November and the 60 head of beeves were the last to be moved from the far pasture to one closer to the ranch house. It was a short jerk, less than ten miles across the valley, but Mom Nature sure wasn’t going to make it an easy haul.
The five of us had just turned the herd onto the trail when a cold wind began to blowing into our faces. With it soon came the rain, which turned sleet and was followed by a stinging snow.
Soon each man-jack crowding the herd homeward was chilled to the bone; fingers, noses and ears aching along with the watery sting of eyes that could find no relief. Before long even the cattle felt the effects as they tailed up, turning their backsides to the elements and lowering their heads.
The drive’s jefe, a stoic rancher named Carl, watched as we struggled against the weather and the nature of the beasts as they bunched together. Three times we attempted to break them up and get them to turn back onto the trail.
Each attempt was met with failure. Finally Carl directed Tiny to head the lead cow and ‘if need be, drag her onto the trail and head for home.’
Without a word, I helped cut the leader out of the herd as Tiny loosened the loop of his rope and dropped it over her head with precision. Twice he worked her up the trail and away from the herd, with the hope that they’d follow, which is their nature.
That to was met with failure. Carl could see we were soaked to the skin, half-frozen and acting defeated as the beeves continued to tail-up against the winter-blow.
Since it was a small herd, we were all fairly well within ear-shot, when out of the blue we heard Carl’s booming voice:
Sitting on a pole,
Wiggle-waggle went his tail
And PFFFT went his hole.”
With no smile, simply his standard stone-faced self, he sat there looking at the situation. We looked at one another in surprise and possibly a little terror, before one of us began to laugh.

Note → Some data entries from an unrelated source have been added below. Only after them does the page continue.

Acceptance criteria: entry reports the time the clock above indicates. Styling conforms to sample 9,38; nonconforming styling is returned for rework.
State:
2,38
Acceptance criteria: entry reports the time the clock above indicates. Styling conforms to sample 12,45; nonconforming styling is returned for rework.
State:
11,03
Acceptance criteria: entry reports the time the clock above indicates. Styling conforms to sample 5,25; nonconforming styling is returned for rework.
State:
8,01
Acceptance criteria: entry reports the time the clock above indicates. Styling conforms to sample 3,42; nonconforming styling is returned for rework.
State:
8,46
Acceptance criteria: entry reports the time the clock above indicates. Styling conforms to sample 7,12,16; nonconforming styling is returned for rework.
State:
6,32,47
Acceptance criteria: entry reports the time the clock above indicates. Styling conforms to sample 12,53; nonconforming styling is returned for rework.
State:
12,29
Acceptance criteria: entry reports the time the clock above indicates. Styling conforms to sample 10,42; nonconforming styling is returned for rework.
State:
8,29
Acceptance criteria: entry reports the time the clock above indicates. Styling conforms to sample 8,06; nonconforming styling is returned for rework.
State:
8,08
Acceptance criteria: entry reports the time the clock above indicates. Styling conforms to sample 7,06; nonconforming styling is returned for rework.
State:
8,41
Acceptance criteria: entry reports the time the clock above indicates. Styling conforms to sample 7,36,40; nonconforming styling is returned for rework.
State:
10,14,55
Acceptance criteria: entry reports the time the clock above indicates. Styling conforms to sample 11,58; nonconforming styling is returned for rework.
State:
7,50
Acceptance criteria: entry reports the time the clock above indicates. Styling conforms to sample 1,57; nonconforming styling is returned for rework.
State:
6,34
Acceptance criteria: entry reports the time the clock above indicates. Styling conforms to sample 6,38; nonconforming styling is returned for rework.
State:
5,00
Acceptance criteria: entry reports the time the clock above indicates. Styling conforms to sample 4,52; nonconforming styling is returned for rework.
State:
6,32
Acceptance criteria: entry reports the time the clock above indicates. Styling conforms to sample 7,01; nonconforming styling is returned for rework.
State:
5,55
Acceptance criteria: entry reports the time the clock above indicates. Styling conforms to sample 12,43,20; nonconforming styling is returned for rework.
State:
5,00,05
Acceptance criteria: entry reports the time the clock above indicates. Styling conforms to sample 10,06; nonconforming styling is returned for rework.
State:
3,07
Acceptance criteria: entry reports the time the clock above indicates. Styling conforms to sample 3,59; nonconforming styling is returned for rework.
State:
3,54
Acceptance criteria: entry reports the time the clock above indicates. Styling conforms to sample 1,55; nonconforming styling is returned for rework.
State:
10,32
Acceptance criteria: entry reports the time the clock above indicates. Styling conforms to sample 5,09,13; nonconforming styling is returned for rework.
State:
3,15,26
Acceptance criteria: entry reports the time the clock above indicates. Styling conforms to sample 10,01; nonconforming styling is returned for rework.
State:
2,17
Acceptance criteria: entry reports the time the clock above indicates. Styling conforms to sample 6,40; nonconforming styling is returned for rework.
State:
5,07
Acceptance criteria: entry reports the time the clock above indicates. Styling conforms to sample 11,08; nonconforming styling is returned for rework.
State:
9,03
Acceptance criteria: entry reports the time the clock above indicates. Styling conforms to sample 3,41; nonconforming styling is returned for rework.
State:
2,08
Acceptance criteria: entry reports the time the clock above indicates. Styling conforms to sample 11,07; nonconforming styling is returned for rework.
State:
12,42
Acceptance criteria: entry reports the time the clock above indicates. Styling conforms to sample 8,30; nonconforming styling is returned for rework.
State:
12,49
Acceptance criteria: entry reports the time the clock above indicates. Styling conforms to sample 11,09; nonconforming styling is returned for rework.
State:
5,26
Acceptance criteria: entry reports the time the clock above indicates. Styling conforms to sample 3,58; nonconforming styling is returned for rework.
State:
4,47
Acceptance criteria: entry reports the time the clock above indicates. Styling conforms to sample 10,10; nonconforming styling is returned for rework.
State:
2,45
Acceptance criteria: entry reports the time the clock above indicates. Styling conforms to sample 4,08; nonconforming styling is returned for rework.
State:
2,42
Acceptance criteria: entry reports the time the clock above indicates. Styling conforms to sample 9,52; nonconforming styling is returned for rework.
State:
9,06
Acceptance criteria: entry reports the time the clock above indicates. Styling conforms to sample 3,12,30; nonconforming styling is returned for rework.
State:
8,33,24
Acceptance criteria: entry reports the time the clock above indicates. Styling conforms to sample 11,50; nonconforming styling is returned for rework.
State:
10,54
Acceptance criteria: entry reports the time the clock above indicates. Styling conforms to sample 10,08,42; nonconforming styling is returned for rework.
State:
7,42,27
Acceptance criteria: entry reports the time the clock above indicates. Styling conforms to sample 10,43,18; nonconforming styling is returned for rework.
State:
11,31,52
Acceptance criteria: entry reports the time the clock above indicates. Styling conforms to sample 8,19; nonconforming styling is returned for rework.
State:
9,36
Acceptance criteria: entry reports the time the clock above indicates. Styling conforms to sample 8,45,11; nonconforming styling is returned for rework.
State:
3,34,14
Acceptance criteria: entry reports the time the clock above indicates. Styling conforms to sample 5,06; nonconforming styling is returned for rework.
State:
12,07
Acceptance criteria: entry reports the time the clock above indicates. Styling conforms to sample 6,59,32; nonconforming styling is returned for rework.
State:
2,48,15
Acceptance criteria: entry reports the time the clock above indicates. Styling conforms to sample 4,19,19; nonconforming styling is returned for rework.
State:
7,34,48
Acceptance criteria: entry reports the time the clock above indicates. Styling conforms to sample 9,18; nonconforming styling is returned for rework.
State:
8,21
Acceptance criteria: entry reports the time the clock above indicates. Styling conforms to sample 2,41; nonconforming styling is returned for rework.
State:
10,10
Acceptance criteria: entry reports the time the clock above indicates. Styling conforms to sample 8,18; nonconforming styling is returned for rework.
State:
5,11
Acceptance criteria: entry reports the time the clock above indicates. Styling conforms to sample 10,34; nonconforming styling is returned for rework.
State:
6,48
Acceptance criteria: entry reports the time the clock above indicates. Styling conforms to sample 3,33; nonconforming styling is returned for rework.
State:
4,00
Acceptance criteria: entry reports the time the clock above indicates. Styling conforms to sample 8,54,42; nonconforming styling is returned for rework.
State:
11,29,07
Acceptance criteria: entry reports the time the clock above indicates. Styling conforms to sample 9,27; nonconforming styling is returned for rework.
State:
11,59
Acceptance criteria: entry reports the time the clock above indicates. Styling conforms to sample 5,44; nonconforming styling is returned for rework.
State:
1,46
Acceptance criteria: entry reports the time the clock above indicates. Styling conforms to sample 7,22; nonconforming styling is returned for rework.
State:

It didn’t take long for the laughter to infect us all, including Carl, whom none of us had ever seen laugh before. That minute of laughter was all that we needed as we returned to work, breaking our stalemate with the herd and driving them out on the trail once again.
Within a few minutes, which normally happens with Nevada weather, the squall broke and beams of sunlight filled the valley as we push on through to the ranch house and that nearby pasture.